Optic flow, also known as optical flow or visual flow, refers to the pattern of apparent motion of objects, surfaces, and edges in a visual scene caused by the relative motion between an observer and the scene.
This process is critical for various visual functions, including self-motion perception, object recognition, and navigation.
Optic flow analysis is a fundamental technique used in computer vision, robotics, and neuroscience to study and model how the brain processes visual information.
The accurate measurement and analysis of optic flow can enhance the reproducibility and accuracy of research in these fields, enabling researchers to make informed decisions and streamline their optimization process.
This is where tools like PubCompare.ai's AI-driven research protocol comparison can be invaluable.
PubCompare.ai's platform can assist researchers in easily locating and evaluating optic flow protocols from literature, pre-prints, and patents, and leverage AI-powered analysis to identify the best solutions for their research needs.

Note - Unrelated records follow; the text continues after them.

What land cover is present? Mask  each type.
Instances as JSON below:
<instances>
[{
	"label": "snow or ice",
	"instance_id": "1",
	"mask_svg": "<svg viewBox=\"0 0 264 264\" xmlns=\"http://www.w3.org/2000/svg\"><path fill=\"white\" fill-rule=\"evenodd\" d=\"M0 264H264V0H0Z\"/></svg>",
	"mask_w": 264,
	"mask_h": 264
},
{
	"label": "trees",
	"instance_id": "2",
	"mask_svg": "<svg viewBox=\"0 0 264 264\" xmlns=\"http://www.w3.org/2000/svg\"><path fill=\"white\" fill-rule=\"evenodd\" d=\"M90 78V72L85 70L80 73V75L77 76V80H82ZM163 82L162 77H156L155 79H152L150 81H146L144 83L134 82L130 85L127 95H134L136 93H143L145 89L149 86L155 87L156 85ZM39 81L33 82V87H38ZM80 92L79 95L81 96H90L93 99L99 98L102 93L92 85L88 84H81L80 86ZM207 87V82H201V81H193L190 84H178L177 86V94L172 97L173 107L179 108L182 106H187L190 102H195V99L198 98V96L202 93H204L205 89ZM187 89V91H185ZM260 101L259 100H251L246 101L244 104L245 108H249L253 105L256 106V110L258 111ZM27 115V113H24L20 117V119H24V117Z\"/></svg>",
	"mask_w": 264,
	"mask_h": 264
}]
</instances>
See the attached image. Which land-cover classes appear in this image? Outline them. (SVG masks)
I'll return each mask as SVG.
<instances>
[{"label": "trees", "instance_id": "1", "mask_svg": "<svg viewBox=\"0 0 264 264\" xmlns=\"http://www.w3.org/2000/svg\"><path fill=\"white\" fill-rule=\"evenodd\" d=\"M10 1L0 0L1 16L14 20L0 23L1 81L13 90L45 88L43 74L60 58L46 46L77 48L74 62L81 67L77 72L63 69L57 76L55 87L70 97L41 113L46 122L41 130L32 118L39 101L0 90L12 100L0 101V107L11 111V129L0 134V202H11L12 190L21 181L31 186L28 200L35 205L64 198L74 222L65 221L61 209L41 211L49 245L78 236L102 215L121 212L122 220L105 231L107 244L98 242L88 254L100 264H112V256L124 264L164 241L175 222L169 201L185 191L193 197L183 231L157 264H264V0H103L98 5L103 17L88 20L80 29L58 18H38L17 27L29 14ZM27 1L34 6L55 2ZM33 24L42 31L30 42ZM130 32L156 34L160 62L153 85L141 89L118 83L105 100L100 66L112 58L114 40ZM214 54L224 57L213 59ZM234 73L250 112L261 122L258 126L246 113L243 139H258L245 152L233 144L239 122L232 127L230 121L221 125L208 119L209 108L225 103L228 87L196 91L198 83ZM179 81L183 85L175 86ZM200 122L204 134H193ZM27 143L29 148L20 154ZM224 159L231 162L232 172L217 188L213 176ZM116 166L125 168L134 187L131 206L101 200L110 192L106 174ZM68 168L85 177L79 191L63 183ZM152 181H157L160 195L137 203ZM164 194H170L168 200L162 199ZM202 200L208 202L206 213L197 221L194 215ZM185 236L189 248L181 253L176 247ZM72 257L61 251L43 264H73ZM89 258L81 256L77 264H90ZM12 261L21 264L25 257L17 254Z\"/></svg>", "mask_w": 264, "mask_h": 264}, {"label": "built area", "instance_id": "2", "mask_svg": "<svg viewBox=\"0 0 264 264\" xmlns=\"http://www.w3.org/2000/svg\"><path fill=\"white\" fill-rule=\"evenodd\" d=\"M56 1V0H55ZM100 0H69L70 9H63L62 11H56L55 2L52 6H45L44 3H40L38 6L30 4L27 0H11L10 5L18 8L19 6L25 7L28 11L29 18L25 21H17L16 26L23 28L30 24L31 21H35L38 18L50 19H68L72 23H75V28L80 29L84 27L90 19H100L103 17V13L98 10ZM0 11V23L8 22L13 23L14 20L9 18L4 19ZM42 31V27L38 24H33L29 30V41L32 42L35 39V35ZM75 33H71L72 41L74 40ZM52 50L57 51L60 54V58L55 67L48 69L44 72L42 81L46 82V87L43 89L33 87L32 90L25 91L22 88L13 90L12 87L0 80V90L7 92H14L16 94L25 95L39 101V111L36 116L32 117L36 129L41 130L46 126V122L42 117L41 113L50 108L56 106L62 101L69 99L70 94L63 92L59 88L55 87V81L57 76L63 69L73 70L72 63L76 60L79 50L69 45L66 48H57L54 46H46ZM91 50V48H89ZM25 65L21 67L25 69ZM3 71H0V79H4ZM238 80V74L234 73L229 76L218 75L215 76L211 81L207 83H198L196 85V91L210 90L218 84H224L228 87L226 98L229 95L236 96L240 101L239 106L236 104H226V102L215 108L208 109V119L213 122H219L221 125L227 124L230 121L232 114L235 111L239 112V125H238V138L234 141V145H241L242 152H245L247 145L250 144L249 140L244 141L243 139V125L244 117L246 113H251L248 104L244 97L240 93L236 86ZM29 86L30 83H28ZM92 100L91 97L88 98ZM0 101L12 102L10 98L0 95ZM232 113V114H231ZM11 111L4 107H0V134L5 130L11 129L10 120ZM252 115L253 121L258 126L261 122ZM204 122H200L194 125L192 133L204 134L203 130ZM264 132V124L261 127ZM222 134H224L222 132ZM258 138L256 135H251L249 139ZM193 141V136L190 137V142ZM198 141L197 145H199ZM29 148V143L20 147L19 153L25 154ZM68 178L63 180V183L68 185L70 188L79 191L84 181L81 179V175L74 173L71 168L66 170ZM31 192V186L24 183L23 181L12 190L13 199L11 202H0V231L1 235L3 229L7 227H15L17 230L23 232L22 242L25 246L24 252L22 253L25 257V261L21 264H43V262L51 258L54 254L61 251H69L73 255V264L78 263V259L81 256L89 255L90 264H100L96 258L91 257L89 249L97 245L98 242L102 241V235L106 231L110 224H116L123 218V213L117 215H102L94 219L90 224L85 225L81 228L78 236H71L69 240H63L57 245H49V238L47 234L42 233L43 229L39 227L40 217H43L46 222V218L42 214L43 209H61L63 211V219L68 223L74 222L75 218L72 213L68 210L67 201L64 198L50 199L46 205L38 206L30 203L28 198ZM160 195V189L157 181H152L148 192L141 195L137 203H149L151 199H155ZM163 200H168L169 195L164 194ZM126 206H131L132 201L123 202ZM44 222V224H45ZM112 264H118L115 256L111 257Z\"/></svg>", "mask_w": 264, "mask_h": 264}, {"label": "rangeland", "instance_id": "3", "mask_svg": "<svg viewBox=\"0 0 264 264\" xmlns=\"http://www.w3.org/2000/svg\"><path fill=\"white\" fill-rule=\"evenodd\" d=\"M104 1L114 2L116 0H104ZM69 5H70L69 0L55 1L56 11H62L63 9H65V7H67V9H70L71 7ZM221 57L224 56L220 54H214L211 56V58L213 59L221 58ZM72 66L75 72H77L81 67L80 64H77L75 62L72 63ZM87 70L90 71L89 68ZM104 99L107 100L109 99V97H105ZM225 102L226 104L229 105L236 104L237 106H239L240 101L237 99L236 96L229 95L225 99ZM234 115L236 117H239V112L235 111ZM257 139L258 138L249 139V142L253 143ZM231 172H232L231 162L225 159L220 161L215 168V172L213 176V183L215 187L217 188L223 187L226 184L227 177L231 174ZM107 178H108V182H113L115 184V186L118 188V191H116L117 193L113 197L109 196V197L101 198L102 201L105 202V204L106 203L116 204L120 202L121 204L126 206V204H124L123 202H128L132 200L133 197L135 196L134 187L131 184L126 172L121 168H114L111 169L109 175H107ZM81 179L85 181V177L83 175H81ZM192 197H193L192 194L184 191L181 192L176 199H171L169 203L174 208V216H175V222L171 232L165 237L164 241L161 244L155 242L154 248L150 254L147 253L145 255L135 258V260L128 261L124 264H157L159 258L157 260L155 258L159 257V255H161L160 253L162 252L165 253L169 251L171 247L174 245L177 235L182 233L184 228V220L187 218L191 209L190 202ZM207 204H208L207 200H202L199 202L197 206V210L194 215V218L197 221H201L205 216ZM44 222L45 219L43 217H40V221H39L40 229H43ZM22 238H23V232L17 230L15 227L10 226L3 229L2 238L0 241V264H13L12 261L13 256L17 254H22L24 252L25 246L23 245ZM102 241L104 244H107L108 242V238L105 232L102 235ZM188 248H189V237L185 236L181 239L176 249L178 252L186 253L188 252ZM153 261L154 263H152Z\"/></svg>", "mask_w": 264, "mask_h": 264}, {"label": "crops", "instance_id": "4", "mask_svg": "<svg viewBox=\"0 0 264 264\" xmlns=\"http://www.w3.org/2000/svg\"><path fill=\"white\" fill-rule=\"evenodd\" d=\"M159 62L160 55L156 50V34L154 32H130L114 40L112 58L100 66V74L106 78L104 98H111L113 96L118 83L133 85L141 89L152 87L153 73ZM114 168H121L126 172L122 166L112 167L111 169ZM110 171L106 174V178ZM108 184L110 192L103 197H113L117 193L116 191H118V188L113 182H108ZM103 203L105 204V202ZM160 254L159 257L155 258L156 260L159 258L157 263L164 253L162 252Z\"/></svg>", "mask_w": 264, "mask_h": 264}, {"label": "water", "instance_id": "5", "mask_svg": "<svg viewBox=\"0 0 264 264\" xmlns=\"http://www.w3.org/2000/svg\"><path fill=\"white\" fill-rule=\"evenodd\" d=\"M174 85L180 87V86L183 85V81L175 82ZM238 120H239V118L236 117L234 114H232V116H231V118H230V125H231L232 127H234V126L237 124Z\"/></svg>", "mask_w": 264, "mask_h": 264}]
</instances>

This can be particularly useful for projects involving MATLAB, FACSCalibur, Attention Theta Flow, Phenotyping kit, MATLAB 2021b, Model XD400U, FACScan flow cytometer, Axio Observer Z1, and ME5 micro balance.
By utilizing PubCompare.ai's tools, researchers can enhance the reproducibility and accuracy of their optic flow studies, make more informed decisions, and streamline their optimization process.
Experince the power of PubCompare.ai for your next optic flow project and take your research to new heights.